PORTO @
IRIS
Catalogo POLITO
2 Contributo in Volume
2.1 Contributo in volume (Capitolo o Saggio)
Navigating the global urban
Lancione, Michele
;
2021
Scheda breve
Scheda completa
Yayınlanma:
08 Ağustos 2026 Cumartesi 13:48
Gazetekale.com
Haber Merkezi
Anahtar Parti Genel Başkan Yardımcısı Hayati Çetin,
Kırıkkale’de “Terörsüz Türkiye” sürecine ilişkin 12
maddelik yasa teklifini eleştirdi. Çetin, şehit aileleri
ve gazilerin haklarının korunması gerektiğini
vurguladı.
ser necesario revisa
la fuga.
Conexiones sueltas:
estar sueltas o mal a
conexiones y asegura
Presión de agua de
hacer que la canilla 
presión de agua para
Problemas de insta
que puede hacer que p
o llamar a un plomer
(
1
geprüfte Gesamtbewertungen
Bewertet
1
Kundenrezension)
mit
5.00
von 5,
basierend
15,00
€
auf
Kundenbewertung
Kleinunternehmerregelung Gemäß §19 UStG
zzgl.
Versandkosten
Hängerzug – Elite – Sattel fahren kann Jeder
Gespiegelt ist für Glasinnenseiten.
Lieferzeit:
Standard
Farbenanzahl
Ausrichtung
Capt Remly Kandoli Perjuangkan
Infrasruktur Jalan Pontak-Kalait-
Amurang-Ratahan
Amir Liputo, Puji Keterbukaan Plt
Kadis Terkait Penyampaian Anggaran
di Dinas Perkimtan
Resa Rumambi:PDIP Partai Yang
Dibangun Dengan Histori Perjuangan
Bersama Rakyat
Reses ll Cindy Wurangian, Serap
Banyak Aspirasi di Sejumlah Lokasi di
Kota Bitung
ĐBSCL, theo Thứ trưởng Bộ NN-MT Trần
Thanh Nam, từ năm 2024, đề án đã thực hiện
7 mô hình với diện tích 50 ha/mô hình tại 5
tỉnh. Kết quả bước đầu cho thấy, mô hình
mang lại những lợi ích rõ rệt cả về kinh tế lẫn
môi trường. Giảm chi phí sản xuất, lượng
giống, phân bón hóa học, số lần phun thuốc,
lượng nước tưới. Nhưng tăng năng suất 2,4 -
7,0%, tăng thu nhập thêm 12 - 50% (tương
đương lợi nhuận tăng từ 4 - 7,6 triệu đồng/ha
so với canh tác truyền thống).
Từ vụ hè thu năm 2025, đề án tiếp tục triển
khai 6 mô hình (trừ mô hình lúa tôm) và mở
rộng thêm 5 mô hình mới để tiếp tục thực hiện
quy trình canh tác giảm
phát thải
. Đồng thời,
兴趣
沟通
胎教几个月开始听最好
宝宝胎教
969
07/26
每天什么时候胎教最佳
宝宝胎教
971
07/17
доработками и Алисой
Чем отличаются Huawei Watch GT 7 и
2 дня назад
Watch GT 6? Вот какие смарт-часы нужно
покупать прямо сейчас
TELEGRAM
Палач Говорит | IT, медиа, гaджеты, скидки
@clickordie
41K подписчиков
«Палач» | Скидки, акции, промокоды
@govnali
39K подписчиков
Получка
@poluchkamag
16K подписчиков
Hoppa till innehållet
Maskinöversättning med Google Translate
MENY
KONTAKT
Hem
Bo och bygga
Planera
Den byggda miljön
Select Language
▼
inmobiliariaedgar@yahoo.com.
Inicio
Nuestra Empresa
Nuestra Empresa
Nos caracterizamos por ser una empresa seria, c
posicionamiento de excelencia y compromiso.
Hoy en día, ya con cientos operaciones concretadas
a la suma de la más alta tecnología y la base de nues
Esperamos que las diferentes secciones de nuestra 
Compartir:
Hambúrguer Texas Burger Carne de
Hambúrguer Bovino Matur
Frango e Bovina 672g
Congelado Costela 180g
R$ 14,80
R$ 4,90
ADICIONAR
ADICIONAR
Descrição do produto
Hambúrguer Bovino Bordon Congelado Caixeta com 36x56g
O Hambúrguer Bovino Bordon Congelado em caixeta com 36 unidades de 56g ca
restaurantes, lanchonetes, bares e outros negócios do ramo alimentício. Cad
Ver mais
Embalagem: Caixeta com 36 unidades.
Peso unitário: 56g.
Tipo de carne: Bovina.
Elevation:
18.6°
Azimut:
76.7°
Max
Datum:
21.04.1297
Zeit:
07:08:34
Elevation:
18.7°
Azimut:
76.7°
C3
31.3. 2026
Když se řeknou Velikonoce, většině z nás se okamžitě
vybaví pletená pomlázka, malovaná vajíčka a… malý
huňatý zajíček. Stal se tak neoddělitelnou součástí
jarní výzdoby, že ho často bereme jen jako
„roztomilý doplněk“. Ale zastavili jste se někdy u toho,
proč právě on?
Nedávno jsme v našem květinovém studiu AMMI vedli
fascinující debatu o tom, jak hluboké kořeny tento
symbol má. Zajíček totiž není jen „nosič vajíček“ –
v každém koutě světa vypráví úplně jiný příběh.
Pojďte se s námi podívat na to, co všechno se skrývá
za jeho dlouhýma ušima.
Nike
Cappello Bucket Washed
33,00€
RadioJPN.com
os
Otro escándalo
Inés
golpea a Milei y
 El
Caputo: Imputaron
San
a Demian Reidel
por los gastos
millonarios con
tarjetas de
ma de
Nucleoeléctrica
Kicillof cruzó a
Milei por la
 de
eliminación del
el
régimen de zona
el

· · · · · · ·

Exactly how many lines of the records above contain "hiện"? Please state only the number.

2